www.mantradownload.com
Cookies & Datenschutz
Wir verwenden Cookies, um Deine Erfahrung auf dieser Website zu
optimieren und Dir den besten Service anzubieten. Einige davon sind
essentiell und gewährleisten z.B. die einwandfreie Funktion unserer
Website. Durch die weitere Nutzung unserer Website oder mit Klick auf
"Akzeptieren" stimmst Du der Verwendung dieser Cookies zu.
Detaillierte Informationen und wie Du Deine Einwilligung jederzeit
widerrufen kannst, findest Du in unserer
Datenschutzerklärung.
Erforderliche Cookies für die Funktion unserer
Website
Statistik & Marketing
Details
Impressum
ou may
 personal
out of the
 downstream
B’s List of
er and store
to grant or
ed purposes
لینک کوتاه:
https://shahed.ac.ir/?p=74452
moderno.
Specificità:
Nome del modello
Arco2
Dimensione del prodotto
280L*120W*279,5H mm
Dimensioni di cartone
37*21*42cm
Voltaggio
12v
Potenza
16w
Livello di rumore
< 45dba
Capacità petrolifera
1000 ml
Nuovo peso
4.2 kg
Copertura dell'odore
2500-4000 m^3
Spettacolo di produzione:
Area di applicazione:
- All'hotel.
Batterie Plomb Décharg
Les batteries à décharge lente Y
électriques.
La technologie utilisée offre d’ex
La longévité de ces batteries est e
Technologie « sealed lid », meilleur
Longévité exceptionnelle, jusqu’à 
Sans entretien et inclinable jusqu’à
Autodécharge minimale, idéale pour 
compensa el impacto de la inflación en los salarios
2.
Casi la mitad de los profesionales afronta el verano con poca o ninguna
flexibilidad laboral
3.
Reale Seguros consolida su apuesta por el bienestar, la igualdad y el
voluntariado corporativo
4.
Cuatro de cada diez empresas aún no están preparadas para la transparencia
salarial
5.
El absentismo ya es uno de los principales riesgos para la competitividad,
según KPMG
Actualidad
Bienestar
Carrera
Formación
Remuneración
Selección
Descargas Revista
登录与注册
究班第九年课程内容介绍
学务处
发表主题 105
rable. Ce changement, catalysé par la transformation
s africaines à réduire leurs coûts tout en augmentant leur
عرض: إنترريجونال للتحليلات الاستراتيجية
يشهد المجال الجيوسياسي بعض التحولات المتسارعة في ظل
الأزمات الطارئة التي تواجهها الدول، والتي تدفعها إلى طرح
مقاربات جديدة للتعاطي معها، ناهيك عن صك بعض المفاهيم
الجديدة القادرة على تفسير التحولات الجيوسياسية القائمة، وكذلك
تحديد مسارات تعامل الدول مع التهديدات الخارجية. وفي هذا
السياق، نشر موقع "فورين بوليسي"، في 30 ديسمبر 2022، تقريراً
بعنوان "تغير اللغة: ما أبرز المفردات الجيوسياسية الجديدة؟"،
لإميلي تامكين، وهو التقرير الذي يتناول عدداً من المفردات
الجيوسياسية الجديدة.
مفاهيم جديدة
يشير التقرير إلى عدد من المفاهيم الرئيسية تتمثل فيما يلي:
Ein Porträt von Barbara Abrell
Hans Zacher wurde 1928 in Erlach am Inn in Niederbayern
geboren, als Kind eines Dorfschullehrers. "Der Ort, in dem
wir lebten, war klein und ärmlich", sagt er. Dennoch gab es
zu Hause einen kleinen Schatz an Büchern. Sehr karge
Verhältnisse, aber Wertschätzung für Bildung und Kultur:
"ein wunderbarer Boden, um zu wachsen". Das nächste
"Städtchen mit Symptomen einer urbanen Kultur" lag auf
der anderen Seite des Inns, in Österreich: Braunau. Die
------------------------------
# [What is needed]
Rewrite all of the entries above, swapping each occurrence of "Cookies" for "Tracker" and leaving every other word and line as it is.

# [Exercise answer]
www.mantradownload.com
Tracker & Datenschutz
Wir verwenden Tracker, um Deine Erfahrung auf dieser Website zu
optimieren und Dir den besten Service anzubieten. Einige davon sind
essentiell und gewährleisten z.B. die einwandfreie Funktion unserer
Website. Durch die weitere Nutzung unserer Website oder mit Klick auf
"Akzeptieren" stimmst Du der Verwendung dieser Tracker zu.
Detaillierte Informationen und wie Du Deine Einwilligung jederzeit
widerrufen kannst, findest Du in unserer
Datenschutzerklärung.
Erforderliche Tracker für die Funktion unserer
Website
Statistik & Marketing
Details
Impressum
ou may
 personal
out of the
 downstream
B’s List of
er and store
to grant or
ed purposes
لینک کوتاه:
https://shahed.ac.ir/?p=74452
moderno.
Specificità:
Nome del modello
Arco2
Dimensione del prodotto
280L*120W*279,5H mm
Dimensioni di cartone
37*21*42cm
Voltaggio
12v
Potenza
16w
Livello di rumore
< 45dba
Capacità petrolifera
1000 ml
Nuovo peso
4.2 kg
Copertura dell'odore
2500-4000 m^3
Spettacolo di produzione:
Area di applicazione:
- All'hotel.
Batterie Plomb Décharg
Les batteries à décharge lente Y
électriques.
La technologie utilisée offre d’ex
La longévité de ces batteries est e
Technologie « sealed lid », meilleur
Longévité exceptionnelle, jusqu’à 
Sans entretien et inclinable jusqu’à
Autodécharge minimale, idéale pour 
compensa el impacto de la inflación en los salarios
2.
Casi la mitad de los profesionales afronta el verano con poca o ninguna
flexibilidad laboral
3.
Reale Seguros consolida su apuesta por el bienestar, la igualdad y el
voluntariado corporativo
4.
Cuatro de cada diez empresas aún no están preparadas para la transparencia
salarial
5.
El absentismo ya es uno de los principales riesgos para la competitividad,
según KPMG
Actualidad
Bienestar
Carrera
Formación
Remuneración
Selección
Descargas Revista
登录与注册
究班第九年课程内容介绍
学务处
发表主题 105
rable. Ce changement, catalysé par la transformation
s africaines à réduire leurs coûts tout en augmentant leur
عرض: إنترريجونال للتحليلات الاستراتيجية
يشهد المجال الجيوسياسي بعض التحولات المتسارعة في ظل
الأزمات الطارئة التي تواجهها الدول، والتي تدفعها إلى طرح
مقاربات جديدة للتعاطي معها، ناهيك عن صك بعض المفاهيم
الجديدة القادرة على تفسير التحولات الجيوسياسية القائمة، وكذلك
تحديد مسارات تعامل الدول مع التهديدات الخارجية. وفي هذا
السياق، نشر موقع "فورين بوليسي"، في 30 ديسمبر 2022، تقريراً
بعنوان "تغير اللغة: ما أبرز المفردات الجيوسياسية الجديدة؟"،
لإميلي تامكين، وهو التقرير الذي يتناول عدداً من المفردات
الجيوسياسية الجديدة.
مفاهيم جديدة
يشير التقرير إلى عدد من المفاهيم الرئيسية تتمثل فيما يلي:
Ein Porträt von Barbara Abrell
Hans Zacher wurde 1928 in Erlach am Inn in Niederbayern
geboren, als Kind eines Dorfschullehrers. "Der Ort, in dem
wir lebten, war klein und ärmlich", sagt er. Dennoch gab es
zu Hause einen kleinen Schatz an Büchern. Sehr karge
Verhältnisse, aber Wertschätzung für Bildung und Kultur:
"ein wunderbarer Boden, um zu wachsen". Das nächste
"Städtchen mit Symptomen einer urbanen Kultur" lag auf
der anderen Seite des Inns, in Österreich: Braunau. Die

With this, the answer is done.